▸ YOUR ASSIGNMENT:
Report each line below that contains the word "Track". Letter case matters.
** INPUT MATERIAL follows **
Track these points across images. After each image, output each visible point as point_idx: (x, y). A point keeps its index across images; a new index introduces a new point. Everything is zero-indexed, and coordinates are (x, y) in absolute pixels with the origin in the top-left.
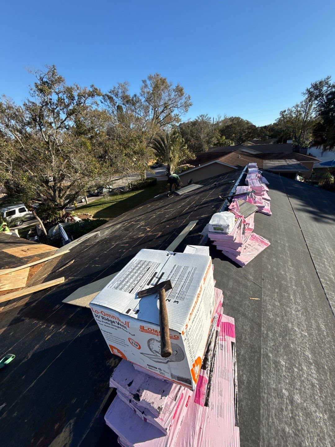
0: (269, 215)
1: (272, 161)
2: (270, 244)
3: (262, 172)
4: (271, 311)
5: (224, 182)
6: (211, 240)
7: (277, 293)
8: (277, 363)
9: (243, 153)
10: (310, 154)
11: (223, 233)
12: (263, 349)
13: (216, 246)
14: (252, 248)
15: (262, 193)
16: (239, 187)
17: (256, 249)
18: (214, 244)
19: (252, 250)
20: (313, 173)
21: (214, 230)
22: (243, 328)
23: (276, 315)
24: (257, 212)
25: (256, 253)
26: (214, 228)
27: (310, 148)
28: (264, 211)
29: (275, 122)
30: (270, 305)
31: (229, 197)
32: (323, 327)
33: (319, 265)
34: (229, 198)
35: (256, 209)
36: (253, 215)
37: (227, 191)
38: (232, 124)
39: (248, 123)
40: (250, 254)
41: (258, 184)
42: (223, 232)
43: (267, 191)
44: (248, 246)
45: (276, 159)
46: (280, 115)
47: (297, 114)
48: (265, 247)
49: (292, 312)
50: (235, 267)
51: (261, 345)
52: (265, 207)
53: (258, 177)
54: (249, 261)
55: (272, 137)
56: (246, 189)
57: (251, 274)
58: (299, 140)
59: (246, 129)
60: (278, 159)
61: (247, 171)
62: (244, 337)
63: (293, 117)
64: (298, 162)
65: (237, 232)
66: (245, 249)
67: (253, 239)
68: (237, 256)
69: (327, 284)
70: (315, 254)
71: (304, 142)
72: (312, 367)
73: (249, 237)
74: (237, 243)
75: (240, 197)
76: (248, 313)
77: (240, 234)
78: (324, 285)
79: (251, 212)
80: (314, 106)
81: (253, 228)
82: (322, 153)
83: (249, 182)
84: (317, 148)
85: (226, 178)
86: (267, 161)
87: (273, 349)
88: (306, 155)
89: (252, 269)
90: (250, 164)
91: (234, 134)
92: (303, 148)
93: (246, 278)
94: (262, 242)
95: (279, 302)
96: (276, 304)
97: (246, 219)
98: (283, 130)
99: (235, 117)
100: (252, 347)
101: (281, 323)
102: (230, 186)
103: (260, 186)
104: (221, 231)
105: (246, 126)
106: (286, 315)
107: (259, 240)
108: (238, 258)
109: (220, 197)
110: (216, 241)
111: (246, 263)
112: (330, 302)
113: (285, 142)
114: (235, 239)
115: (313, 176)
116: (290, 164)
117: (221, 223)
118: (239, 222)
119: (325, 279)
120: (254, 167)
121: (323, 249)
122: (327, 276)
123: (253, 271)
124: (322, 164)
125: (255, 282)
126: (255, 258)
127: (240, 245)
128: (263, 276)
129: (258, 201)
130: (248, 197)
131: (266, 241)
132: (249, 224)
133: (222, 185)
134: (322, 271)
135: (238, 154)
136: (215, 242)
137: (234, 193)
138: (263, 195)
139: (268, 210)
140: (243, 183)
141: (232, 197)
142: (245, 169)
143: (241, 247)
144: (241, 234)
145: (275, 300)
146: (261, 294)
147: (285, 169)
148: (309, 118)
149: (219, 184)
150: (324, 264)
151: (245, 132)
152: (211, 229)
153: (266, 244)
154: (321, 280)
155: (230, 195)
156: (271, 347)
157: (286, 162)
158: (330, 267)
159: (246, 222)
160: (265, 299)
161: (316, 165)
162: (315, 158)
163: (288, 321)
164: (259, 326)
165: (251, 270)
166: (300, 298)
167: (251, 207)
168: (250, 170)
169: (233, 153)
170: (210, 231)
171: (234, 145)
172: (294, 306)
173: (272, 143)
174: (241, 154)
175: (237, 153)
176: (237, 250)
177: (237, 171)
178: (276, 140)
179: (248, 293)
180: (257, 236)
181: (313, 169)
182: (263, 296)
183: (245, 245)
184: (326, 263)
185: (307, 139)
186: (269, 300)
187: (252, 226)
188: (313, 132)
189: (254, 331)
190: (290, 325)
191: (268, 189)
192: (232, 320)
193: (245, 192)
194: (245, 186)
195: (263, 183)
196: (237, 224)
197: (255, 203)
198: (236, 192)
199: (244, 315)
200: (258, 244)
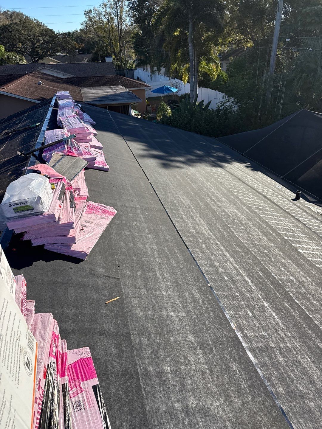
0: (106, 170)
1: (94, 89)
2: (116, 212)
3: (80, 105)
4: (139, 307)
5: (23, 126)
6: (17, 232)
7: (141, 277)
8: (160, 374)
9: (45, 77)
10: (138, 78)
11: (34, 215)
12: (140, 366)
13: (29, 242)
14: (92, 225)
15: (88, 138)
16: (49, 131)
17: (99, 225)
18: (26, 238)
19: (93, 228)
20: (148, 105)
21: (16, 213)
22: (106, 355)
23: (146, 308)
24: (86, 169)
25: (100, 231)
26: (15, 209)
27: (135, 69)
28: (98, 166)
29: (82, 27)
30: (135, 298)
31: (35, 151)
32: (197, 295)
33: (178, 222)
34: (37, 153)
35: (85, 163)
36: (82, 174)
37: (31, 142)
38: (11, 24)
39: (39, 24)
40: (92, 236)
41: (77, 124)
42: (34, 211)
43: (95, 135)
44: (85, 224)
45: (97, 86)
46: (86, 17)
47: (108, 18)
48: (111, 218)
49: (162, 294)
50: (72, 265)
51: (136, 363)
52: (98, 159)
53: (76, 113)
54: (93, 247)
55: (84, 51)
56: (60, 134)
57: (100, 265)
58: (120, 57)
59: (38, 36)
60: (100, 86)
61: (56, 105)
62: (110, 367)
63: (103, 22)
64: (127, 90)
65: (60, 207)
66: (82, 230)
67: (90, 211)
68: (70, 246)
69: (190, 241)
70: (171, 209)
71: (128, 61)
72: (198, 351)
73: (85, 210)
74: (64, 225)
75: (53, 149)
76: (109, 326)
77: (67, 208)
78: (187, 244)
79: (78, 171)
80: (126, 8)
81: (87, 194)
82: (151, 76)
83: (63, 122)
84: (144, 69)
85: (24, 121)
86: (85, 89)
87: (152, 358)
88: (134, 79)
89: (100, 257)
90: (58, 93)
91: (19, 42)
92: (128, 69)
93: (94, 274)
94: (105, 212)
95: (145, 287)
96: (143, 293)
97: (72, 183)
98: (96, 41)
99: (14, 12)
100: (125, 373)
101: (154, 316)
102: (34, 132)
103: (82, 126)
104: (29, 212)
105: (37, 30)
106: (157, 302)
107: (100, 210)
108: (74, 247)
109: (19, 153)
110: (26, 232)
111: (88, 252)
112: (198, 262)
113: (103, 60)
114: (59, 218)
115: (149, 109)
116: (117, 92)
117: (26, 197)
118: (59, 188)
119: (187, 237)
120: (67, 97)
121: (177, 200)
122: (188, 231)
123: (102, 260)
124: (155, 91)
125: (107, 274)
126: (101, 238)
127: (70, 225)
128: (117, 262)
129: (84, 151)
130: (66, 147)
131: (110, 209)
132: (79, 190)
133: (19, 132)
134: (182, 227)
135: (37, 79)
136: (26, 235)
137: (43, 144)
138: (91, 140)
139: (102, 163)
140: (55, 124)
141: (41, 151)
142: (53, 103)
143: (73, 228)
144: (69, 207)
145: (139, 288)
146: (121, 289)
147: (113, 100)
148: (124, 26)
149: (14, 131)
150: (182, 218)
151: (39, 41)
152: (10, 213)
153: (110, 213)
154: (183, 238)
155: (36, 148)
156: (148, 358)
157: (112, 89)
158: (188, 219)
159: (74, 187)
160: (126, 293)
161: (149, 94)
162: (145, 84)
163: (161, 309)
164: (128, 336)
165: (99, 259)
166: (167, 271)
167: (75, 163)
168: (60, 102)
169: (28, 76)
170: (8, 216)
171: (25, 62)
172: (163, 285)
173: (85, 61)
174: (42, 78)
175: (34, 76)
176: (69, 236)
177: (41, 107)
178: (90, 56)
179: (102, 297)
180: (96, 205)
181: (147, 99)
182: (123, 291)
183: (80, 223)
184: (184, 216)
185: (130, 57)
186: (132, 291)
187: (84, 192)
188: (134, 47)
189: (123, 349)
190: (164, 313)
191: (95, 132)
192: (85, 352)
193: (60, 138)
194: (57, 130)
195: (85, 122)
196: (57, 193)
197: (81, 154)
198: (45, 141)
199: (103, 333)
200: (100, 216)
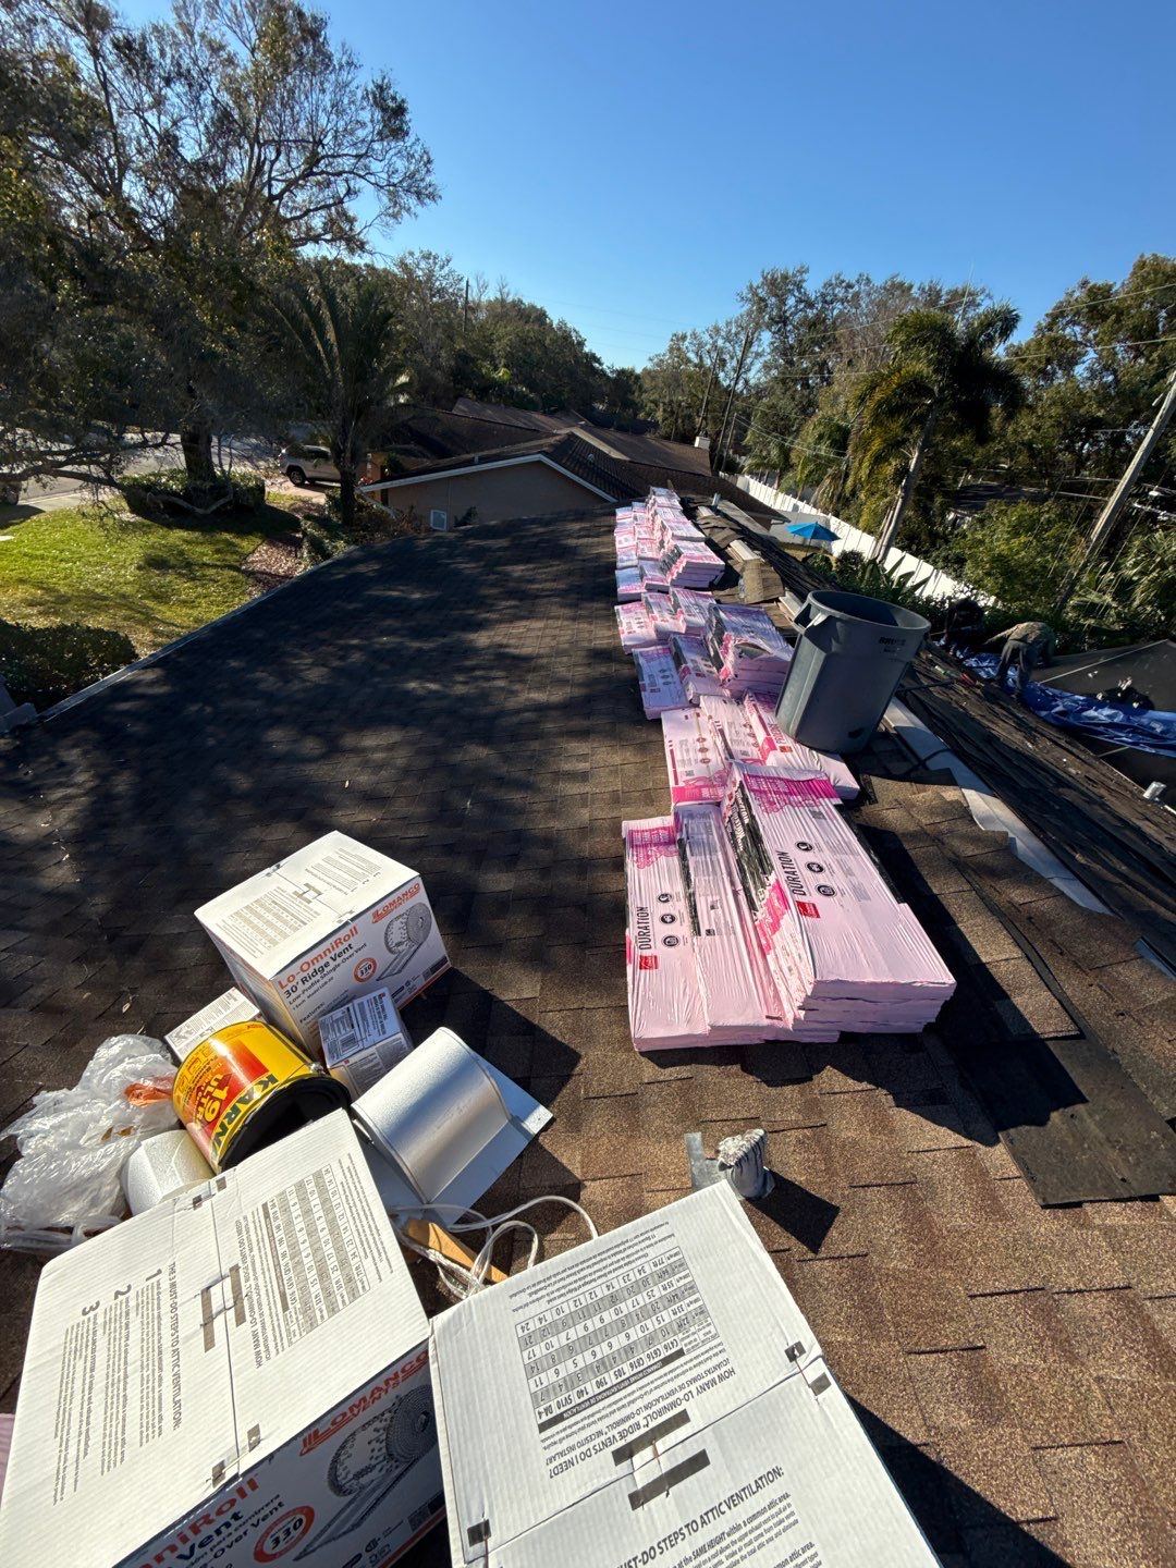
46: (671, 346)
47: (715, 358)
63: (702, 365)
148: (742, 382)
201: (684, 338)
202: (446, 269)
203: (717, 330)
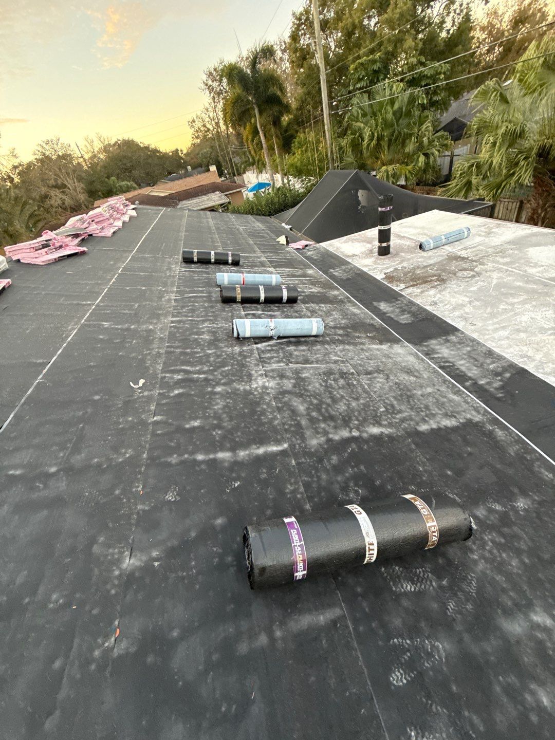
46: (190, 128)
63: (209, 129)
201: (194, 121)
202: (59, 144)
203: (207, 110)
** End of INPUT MATERIAL **
▸ ANSWER BOX:
Track these points across images. After each image, output each visible point as point_idx: (x, y). A point keeps its index across images; a new index introduces a new point. Everything is zero-indexed, and coordinates are (x, y) in absolute pixels with the origin in the top-left.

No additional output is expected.